506087 Amisom spokesperson Maj. Ba-Hoku Barigye yesterday said the force had killed scores of al Shabaab fighters in fresh fighting in the Somali capital Mogadishu. UPDF peacekeepers on Wednesday battled and killed dozens of the Islamist group al Shabaab when they attacked African Union peacekeepers’ positions at Ulba and Juba hotels in Mogadishu, Maj. Barigye said,
Casualties “We are not able to establish the number of those killed because we do not do charge [count the dead]. But they were repulsed with heavy casualties,” he said. Different sources gave different figures of the number of al Shabaab that could have been put out of action by the UPDF fire.
While one source said 18 al Shabaab fighters were killed, others told Daily Monitor the whole group of between 50 to 60 attackers was wiped at in heavy UPDF shelling. Maj. Barigye said another Islamist Hizbul Islam led by hardliner cleric, Sheikh Hassan Dahir Aweys, which has declared war on Amisom was not a new force because it has always worked with the al Shabaab. “In terms of operations and ideology, they are the same as the al Shabaab,” he said. He also dismissed Hizbul Islam claims that they attacked Amisom men in Hodon District in south Mogadishu on Tuesday, saying the peacekeepers have no positions in that district.

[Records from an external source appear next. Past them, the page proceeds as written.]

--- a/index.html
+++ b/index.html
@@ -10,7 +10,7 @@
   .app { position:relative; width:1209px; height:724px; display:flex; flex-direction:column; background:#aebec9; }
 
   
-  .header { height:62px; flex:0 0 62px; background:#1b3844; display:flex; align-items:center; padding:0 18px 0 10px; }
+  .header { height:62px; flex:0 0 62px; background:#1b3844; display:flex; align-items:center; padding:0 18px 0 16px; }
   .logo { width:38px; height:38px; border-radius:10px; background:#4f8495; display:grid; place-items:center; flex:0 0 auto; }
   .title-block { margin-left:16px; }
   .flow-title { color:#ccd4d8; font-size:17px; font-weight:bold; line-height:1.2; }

“Mogadishu is not on fire. We are in charge and everything is in order,” he said. The al Shabaab, seeking to topple President Sheikh Sharif Ahmed’s Transitional Federal Government, has declared war on the peacekeepers and claimed responsibility for the July 11 bomb attacks in Kampala that left over 76 people dead.

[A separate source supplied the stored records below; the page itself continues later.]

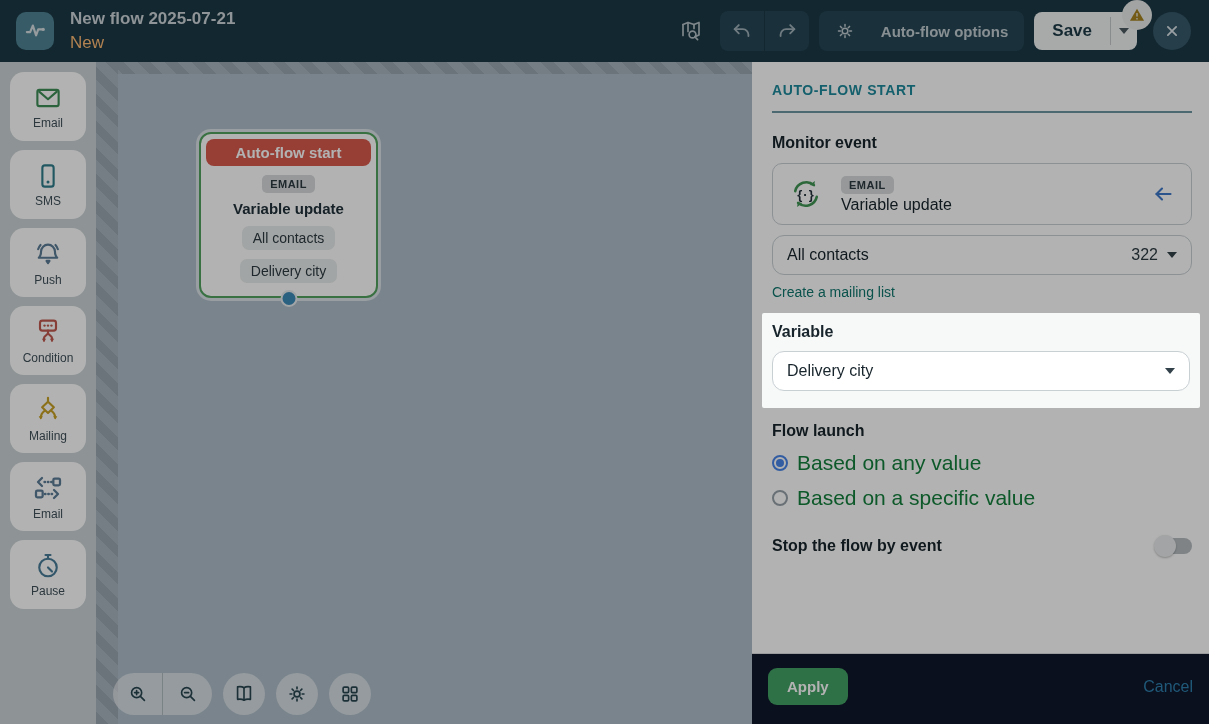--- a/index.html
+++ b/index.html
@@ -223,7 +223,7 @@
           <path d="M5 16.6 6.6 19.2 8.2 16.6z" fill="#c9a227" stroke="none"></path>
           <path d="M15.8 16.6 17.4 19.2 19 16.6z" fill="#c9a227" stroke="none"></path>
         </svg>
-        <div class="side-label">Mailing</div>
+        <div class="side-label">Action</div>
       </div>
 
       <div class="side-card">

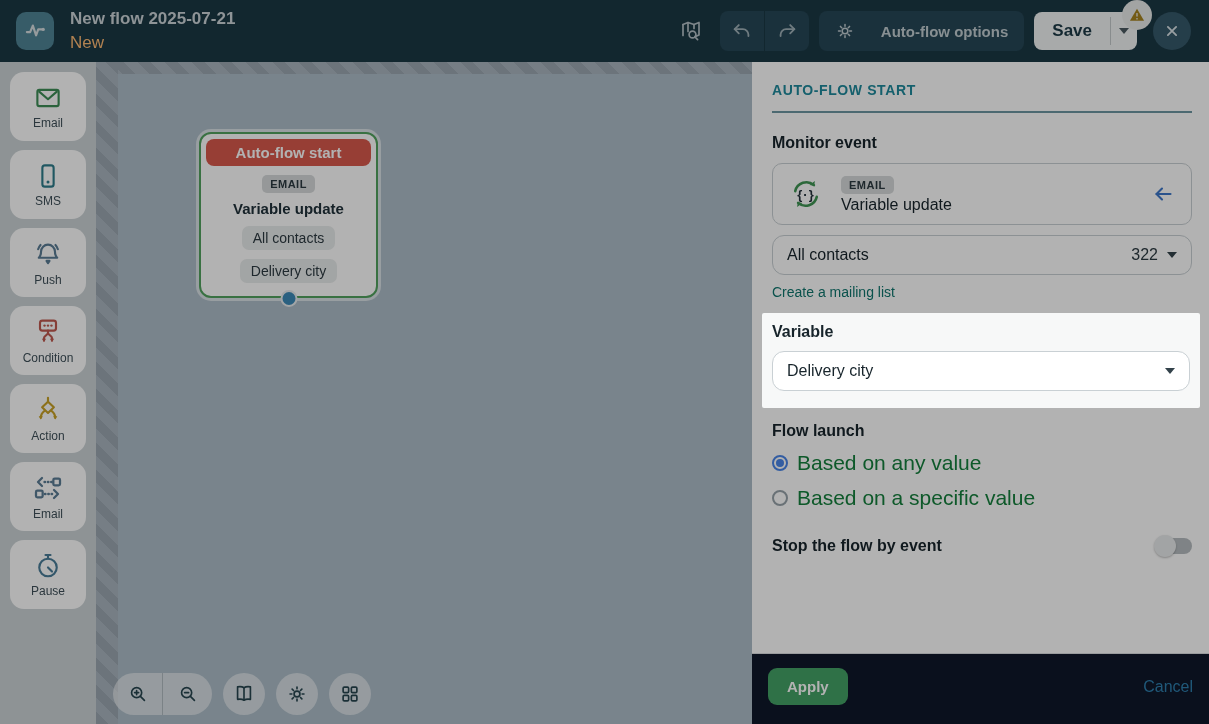--- a/index.html
+++ b/index.html
@@ -355,12 +355,6 @@
         <span class="radio-label">Based on a specific value</span>
       </div>
 
-      <div class="stop-row">
-        <span class="sec-label">Stop the flow by event</span>
-        <span class="toggle">
-            <span class="knob"></span>
-          </span>
-      </div>
 
       <div class="panel-footer">
         <button class="apply-btn">Apply</button>

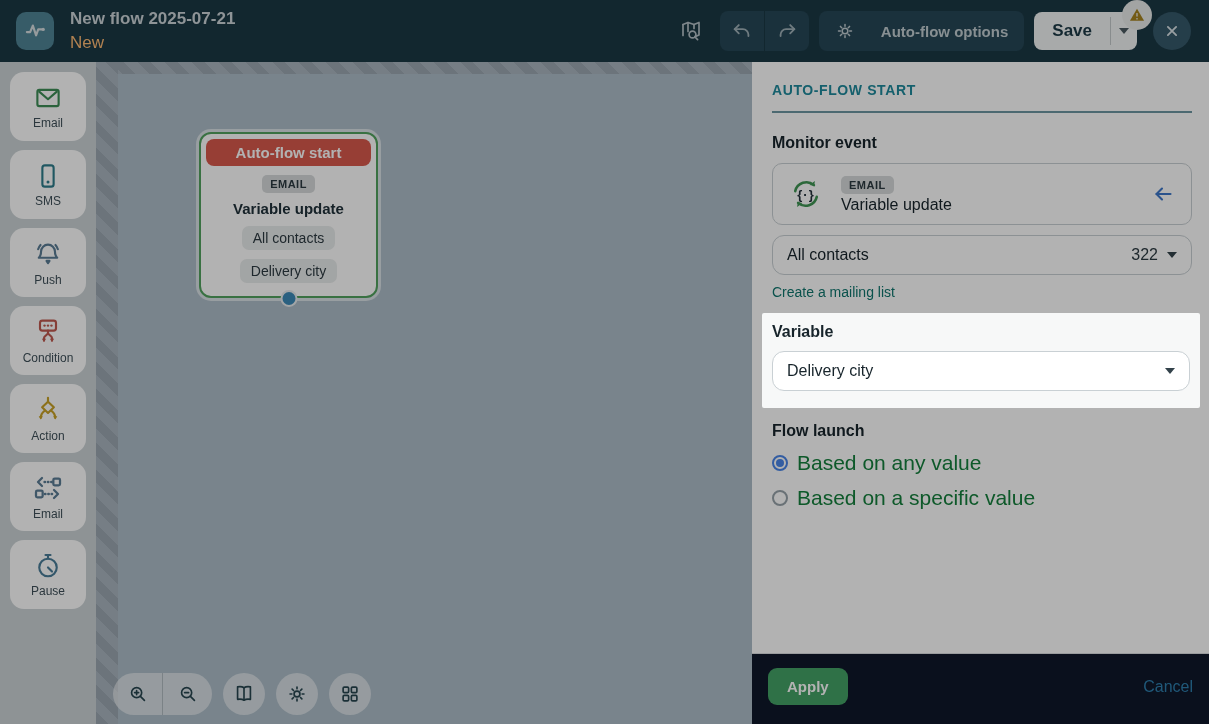--- a/index.html
+++ b/index.html
@@ -85,7 +85,7 @@
   .toggle { position:relative; width:36px; height:16px; background:#b6bcc0; border-radius:8px; cursor:pointer; }
   .toggle .knob { position:absolute; left:-2px; top:-3px; width:22px; height:22px; border-radius:50%; background:#e9ebec; box-shadow:0 1px 2px rgba(0,0,0,.25); }
 
-  .panel-footer { margin-top:auto; margin-left:-20px; margin-right:-17px; border-top:1px solid #dcdfe1; background:#0f172a; padding:14px 16px 19px; display:flex; align-items:center;justify-content:space-between; }
+  .panel-footer { margin-top:auto; margin-left:-20px; margin-right:-17px; border-top:1px solid #dcdfe1; background:#fde047; padding:14px 9px 19px; display:flex; align-items:center; }
   .apply-btn { background:#44a266; color:#ffffff; font-weight:bold; font-size:15px; border:none; border-radius:9px; padding:10px 19px; cursor:pointer; }
   .cancel-link { margin-left:42px; color:#2e7fae; font-size:16px; cursor:pointer; }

The group’s leadership said the attack was to punish Kampala for UPDF’s involvement in Mogadishu. President Museveni appealed, during the just concluded AU summit, for the Amisom mandate in Somalia to be changed to allow Ugandan and Burundian soldiers there to attack the al Shabaab but the UN blocked the appeal.
The UN Secretary General’s envoy to Somalia, Mr Augustine Mahiga, advised the presidents that the international law is presently on their side to tackle al Shabaab.
Mr Museveni, however, got the goodwill of four other unnamed countries – three in West Africa and another in the southern part of the continent – to commit more troops.
Djibouti and Guinea are said to be two of the four countries. With Uganda committing 2, 000 additional soldiers to Somalia, the number of Amisom troops will increase to 7,000.
Leaders of the Inter-governmental Authority on Development recently agreed to send 20,000 more troops to the war-torn region.